**What is needed:**
Look through the entries below. Report each line that has the word "Kinder" in it.

##### Provided records #####

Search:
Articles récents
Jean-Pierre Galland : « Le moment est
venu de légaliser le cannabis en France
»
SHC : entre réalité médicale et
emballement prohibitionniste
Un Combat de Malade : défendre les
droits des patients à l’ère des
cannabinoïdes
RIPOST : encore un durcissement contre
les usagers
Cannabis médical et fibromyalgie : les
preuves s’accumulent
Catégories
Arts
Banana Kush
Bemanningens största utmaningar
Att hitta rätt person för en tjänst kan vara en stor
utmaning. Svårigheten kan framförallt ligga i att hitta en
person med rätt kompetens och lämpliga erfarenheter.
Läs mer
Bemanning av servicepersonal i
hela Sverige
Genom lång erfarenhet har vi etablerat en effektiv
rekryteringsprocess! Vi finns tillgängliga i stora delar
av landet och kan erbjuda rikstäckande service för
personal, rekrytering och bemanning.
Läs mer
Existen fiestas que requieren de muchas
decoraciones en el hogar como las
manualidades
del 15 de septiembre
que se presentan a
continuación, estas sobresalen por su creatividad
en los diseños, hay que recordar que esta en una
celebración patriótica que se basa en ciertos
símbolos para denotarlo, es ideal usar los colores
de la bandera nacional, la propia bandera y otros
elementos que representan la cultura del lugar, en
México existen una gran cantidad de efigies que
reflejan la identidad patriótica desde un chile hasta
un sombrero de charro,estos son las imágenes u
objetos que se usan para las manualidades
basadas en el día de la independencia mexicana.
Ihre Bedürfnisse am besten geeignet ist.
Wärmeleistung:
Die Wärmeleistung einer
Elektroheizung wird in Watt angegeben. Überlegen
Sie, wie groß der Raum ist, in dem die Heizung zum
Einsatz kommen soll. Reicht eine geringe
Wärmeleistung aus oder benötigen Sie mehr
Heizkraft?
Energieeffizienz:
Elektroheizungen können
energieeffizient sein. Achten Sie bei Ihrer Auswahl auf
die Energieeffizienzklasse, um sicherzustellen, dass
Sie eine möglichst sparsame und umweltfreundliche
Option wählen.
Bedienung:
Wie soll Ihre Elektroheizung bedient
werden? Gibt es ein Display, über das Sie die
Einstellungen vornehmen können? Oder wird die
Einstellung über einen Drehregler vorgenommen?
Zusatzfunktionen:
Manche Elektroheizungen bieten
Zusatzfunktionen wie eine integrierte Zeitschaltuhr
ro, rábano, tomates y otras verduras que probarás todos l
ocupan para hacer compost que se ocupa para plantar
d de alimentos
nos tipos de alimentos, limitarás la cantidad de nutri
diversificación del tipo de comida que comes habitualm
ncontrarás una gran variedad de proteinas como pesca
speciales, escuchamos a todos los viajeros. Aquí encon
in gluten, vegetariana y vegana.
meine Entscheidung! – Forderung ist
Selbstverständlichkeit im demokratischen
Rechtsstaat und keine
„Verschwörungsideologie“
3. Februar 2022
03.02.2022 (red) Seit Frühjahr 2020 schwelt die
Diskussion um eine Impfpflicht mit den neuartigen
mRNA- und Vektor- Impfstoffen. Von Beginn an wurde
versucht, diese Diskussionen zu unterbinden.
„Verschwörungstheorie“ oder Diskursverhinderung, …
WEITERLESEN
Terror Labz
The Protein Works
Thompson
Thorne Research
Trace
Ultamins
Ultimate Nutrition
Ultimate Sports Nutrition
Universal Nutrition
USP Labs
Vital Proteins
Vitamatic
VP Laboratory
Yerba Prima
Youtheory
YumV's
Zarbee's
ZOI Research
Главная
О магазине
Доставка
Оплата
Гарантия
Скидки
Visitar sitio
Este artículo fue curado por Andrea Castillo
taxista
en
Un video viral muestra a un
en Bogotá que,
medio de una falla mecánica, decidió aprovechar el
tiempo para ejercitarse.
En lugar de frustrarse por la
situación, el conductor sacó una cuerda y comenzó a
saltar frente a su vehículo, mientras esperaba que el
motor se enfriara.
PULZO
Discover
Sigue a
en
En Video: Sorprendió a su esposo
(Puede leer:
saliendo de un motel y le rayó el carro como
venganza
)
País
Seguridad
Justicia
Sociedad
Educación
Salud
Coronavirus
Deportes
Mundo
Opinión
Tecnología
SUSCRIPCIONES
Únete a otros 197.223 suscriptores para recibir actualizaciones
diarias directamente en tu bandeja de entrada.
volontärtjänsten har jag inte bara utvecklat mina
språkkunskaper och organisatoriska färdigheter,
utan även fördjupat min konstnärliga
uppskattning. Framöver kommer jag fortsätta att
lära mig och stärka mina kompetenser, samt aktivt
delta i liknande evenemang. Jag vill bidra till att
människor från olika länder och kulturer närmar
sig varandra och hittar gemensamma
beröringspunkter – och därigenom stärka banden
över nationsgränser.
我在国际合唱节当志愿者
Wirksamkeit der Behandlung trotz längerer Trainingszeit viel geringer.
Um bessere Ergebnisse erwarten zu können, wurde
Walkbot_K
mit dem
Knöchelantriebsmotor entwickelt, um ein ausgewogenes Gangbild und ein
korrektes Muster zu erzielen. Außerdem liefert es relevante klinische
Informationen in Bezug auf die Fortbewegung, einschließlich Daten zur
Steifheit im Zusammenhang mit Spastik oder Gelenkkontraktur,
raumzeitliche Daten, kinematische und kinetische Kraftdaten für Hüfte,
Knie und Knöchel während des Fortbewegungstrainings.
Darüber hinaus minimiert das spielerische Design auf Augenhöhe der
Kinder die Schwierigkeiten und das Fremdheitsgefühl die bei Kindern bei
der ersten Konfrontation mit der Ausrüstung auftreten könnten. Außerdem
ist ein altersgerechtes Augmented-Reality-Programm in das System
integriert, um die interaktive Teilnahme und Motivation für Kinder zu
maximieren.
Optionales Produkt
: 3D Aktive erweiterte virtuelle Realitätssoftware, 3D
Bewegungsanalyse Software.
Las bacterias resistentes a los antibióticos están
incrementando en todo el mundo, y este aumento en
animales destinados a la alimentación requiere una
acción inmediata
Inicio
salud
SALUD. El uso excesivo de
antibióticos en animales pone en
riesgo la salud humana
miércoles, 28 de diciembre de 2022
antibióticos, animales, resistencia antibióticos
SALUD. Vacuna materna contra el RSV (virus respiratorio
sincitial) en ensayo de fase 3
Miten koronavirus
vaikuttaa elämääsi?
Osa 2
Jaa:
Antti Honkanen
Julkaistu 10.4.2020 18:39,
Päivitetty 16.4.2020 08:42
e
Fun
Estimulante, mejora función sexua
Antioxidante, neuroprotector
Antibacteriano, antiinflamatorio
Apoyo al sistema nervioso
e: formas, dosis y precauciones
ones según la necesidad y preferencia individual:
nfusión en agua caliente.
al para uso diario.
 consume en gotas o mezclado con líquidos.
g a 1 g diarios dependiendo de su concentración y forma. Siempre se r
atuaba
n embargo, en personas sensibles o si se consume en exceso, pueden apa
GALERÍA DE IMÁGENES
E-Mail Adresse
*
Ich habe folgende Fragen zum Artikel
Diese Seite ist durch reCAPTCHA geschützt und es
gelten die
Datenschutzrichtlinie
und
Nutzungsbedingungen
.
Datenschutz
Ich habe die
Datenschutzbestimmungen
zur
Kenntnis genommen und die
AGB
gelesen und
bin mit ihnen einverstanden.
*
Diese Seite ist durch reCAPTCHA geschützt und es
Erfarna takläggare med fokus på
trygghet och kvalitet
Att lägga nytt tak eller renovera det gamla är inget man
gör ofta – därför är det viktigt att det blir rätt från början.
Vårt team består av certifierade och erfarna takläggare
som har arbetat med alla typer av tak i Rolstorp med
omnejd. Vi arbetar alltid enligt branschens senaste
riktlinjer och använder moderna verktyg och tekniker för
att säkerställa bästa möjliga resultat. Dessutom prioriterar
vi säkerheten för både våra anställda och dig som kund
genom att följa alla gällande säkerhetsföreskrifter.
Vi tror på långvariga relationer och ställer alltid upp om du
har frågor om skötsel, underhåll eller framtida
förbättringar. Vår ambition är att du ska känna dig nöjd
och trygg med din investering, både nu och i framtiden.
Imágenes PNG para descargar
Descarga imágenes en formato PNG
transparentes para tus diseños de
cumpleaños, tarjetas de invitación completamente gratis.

#####

**Result:**
Kinder die Schwierigkeiten und das Fremdheitsgefühl die bei Kindern bei
integriert, um die interaktive Teilnahme und Motivation für Kinder zu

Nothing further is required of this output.